Work order:
Please copy the records below word for word, leaving out the pictures.

Entries supplied:
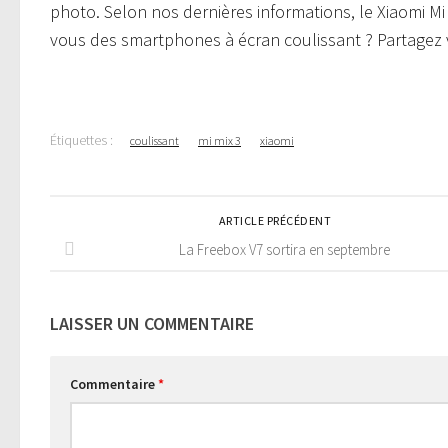
photo. Selon nos dernières informations, le Xiaomi Mi
vous des smartphones à écran coulissant ? Partagez v
Étiquettes :
coulissant
mi mix 3
xiaomi
ARTICLE PRÉCÉDENT
La Freebox V7 sortira en septembre
LAISSER UN COMMENTAIRE
Commentaire
*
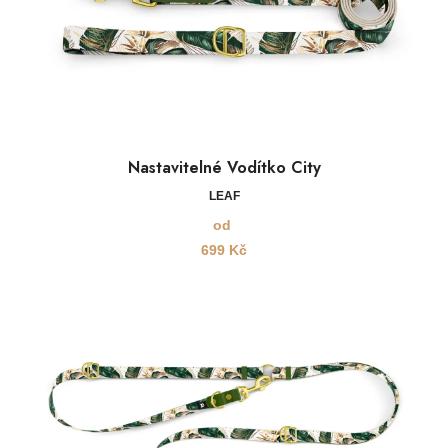
Nastavitelné Vodítko City
LEAF
od
699
Kč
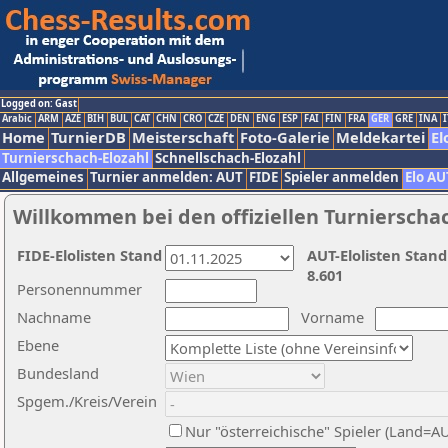
Logged on: Gast
Arabic
ARM
AZE
BIH
BUL
CAT
CHN
CRO
CZE
DEN
ENG
ESP
FAI
FIN
FRA
GER
GRE
INA
I
Home
TurnierDB
Meisterschaft
Foto-Galerie
Meldekartei
El
Turnierschach-Elozahl
Schnellschach-Elozahl
Allgemeines
Turnier anmelden: AUT
FIDE
Spieler anmelden
Elo AU
Willkommen bei den offiziellen Turnierscha
FIDE-Elolisten Stand
AUT-Elolisten Stand
8.601
Personennummer
Nachname
Vorname
Ebene
Bundesland
Spgem./Kreis/Verein
Nur "österreichische" Spieler (Land=A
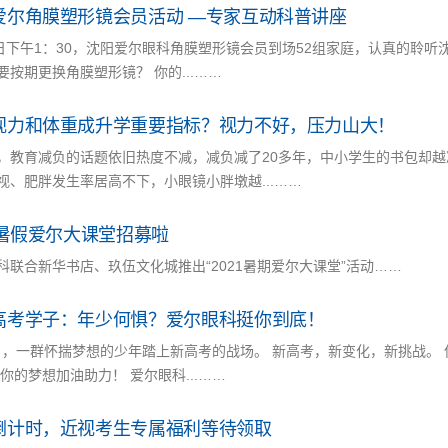
爱尔角膜塑形镜会员活动 —专家互动科普讲座
1日下午1：30，沈阳爱尔眼科角膜塑形镜会员到场52组家庭，认真的聆
要按期更换角膜塑形镜？ 你的...……
视力和体重成升学重要指标？视力不好，压力山大！
，教育减负的话题依旧热度不减，减负减了20多年，中小学生的书包却
视、肥胖发生率居高不下，小眼镜小胖墩越...……
21暑假爱尔大课堂招募啦
科联合新华书店、玖伍文化城推出“2021暑期爱尔大课堂”活动……
高考学子：年少何惧？爱尔眼科挺你到底！
7日，一群怀揣梦想的少年踏上新高考的战场。 新高考，新变化，新挑战。
为你的梦想加油助力！ 爱尔眼科...……
倒计时，近视考生专属福利等待领取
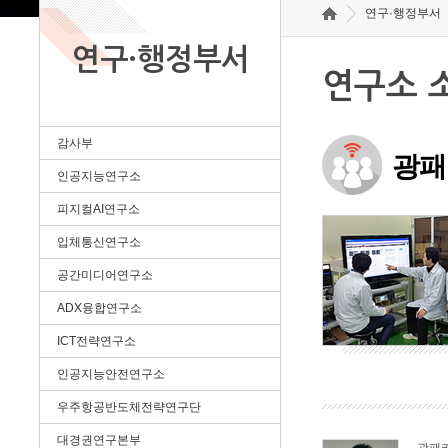
연구·행정부서
연구·행정부서
연구소 
감사부
광패
인공지능연구소
피지컬AI연구소
입체통신연구소
공간미디어연구소
ADX융합연구소
ICT전략연구소
인공지능안전연구소
우주항공반도체전략연구단
대경권연구본부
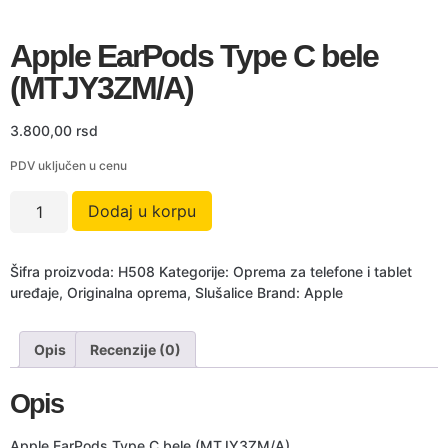
Apple EarPods Type C bele
(MTJY3ZM/A)
3.800,00
rsd
PDV uključen u cenu
Dodaj u korpu
Šifra proizvoda:
H508
Kategorije:
Oprema za telefone i tablet
uređaje
,
Originalna oprema
,
Slušalice
Brand:
Apple
Opis
Recenzije (0)
Opis
Apple EarPods Type C bele (MTJY3ZM/A)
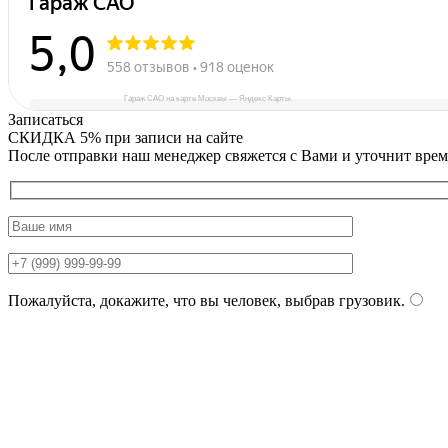
Гараж САО на карте Москвы — Яндекс Карты
Записаться
СКИДКА 5%
при записи на сайте
После отправки наш менеджер свяжется с Вами и уточнит врем
Пожалуйста, докажите, что вы человек, выбрав
грузовик
.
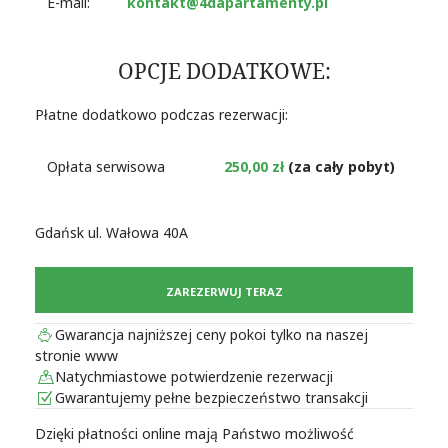
E-mail:
kontakt@4dapartamenty.pl
OPCJE DODATKOWE:
Płatne dodatkowo podczas rezerwacji:
Opłata serwisowa
250,00 zł
(za cały pobyt)
Gdańsk ul. Wałowa 40A
ZAREZERWUJ TERAZ
Gwarancja najniższej ceny pokoi tylko na naszej
stronie www
Natychmiastowe potwierdzenie rezerwacji
Gwarantujemy pełne bezpieczeństwo transakcji
Dzięki płatności online mają Państwo możliwość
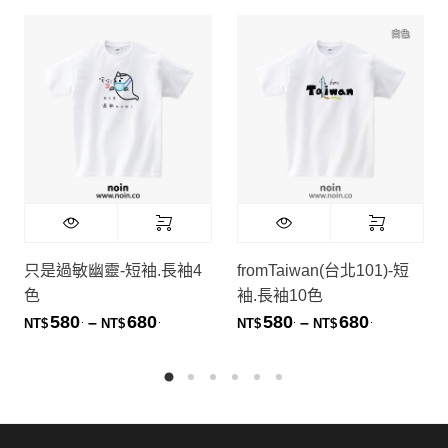
只是過敏幽靈-短袖.長袖4
fromTaiwan(台北101)-短
色
袖.長袖10色
580
680
580
680
.
.
.
.
價格範圍：NT$580. 到 NT$680.
價格範圍：NT
–
–
NT$
NT$
NT$
NT$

Solved problem:
photo. Selon nos dernières informations, le Xiaomi Mi
vous des smartphones à écran coulissant ? Partagez v
Étiquettes :
coulissant
mi mix 3
xiaomi
ARTICLE PRÉCÉDENT
La Freebox V7 sortira en septembre
LAISSER UN COMMENTAIRE
Commentaire
*
Nastavitelné Vodítko City
LEAF
od
699
Kč
Logged on: Gast
Arabic
ARM
AZE
BIH
BUL
CAT
CHN
CRO
CZE
DEN
ENG
ESP
FAI
FIN
FRA
GER
GRE
INA
I
Home
TurnierDB
Meisterschaft
Foto-Galerie
Meldekartei
El
Turnierschach-Elozahl
Schnellschach-Elozahl
Allgemeines
Turnier anmelden: AUT
FIDE
Spieler anmelden
Elo AU
Willkommen bei den offiziellen Turnierscha
FIDE-Elolisten Stand
AUT-Elolisten Stand
8.601
Personennummer
Nachname
Vorname
Ebene
Bundesland
Spgem./Kreis/Verein
Nur "österreichische" Spieler (Land=A
爱尔角膜塑形镜会员活动 —专家互动科普讲座
1日下午1：30，沈阳爱尔眼科角膜塑形镜会员到场52组家庭，认真的聆
要按期更换角膜塑形镜？ 你的...……
视力和体重成升学重要指标？视力不好，压力山大！
，教育减负的话题依旧热度不减，减负减了20多年，中小学生的书包却
视、肥胖发生率居高不下，小眼镜小胖墩越...……
21暑假爱尔大课堂招募啦
科联合新华书店、玖伍文化城推出“2021暑期爱尔大课堂”活动……
高考学子：年少何惧？爱尔眼科挺你到底！
7日，一群怀揣梦想的少年踏上新高考的战场。 新高考，新变化，新挑战。
为你的梦想加油助力！ 爱尔眼科...……
倒计时，近视考生专属福利等待领取
연구·행정부서
연구·행정부서
연구소 
감사부
광패
인공지능연구소
피지컬AI연구소
입체통신연구소
공간미디어연구소
ADX융합연구소
ICT전략연구소
인공지능안전연구소
우주항공반도체전략연구단
대경권연구본부
Apple EarPods Type C bele
(MTJY3ZM/A)
3.800,00
rsd
PDV uključen u cenu
Dodaj u korpu
Šifra proizvoda:
H508
Kategorije:
Oprema za telefone i tablet
uređaje
,
Originalna oprema
,
Slušalice
Brand:
Apple
Opis
Recenzije (0)
Opis
Apple EarPods Type C bele (MTJY3ZM/A)
Гараж САО на карте Москвы — Яндекс Карты
Записаться
СКИДКА 5%
при записи на сайте
После отправки наш менеджер свяжется с Вами и уточнит врем
Пожалуйста, докажите, что вы человек, выбрав
грузовик
.
E-mail:
kontakt@4dapartamenty.pl
OPCJE DODATKOWE:
Płatne dodatkowo podczas rezerwacji:
Opłata serwisowa
250,00 zł
(za cały pobyt)
Gdańsk ul. Wałowa 40A
ZAREZERWUJ TERAZ
Gwarancja najniższej ceny pokoi tylko na naszej
stronie www
Natychmiastowe potwierdzenie rezerwacji
Gwarantujemy pełne bezpieczeństwo transakcji
Dzięki płatności online mają Państwo możliwość
只是過敏幽靈-短袖.長袖4
fromTaiwan(台北101)-短
色
袖.長袖10色
580
680
580
680
.
.
.
.
價格範圍：NT$580. 到 NT$680.
價格範圍：NT
–
–
NT$
NT$
NT$
NT$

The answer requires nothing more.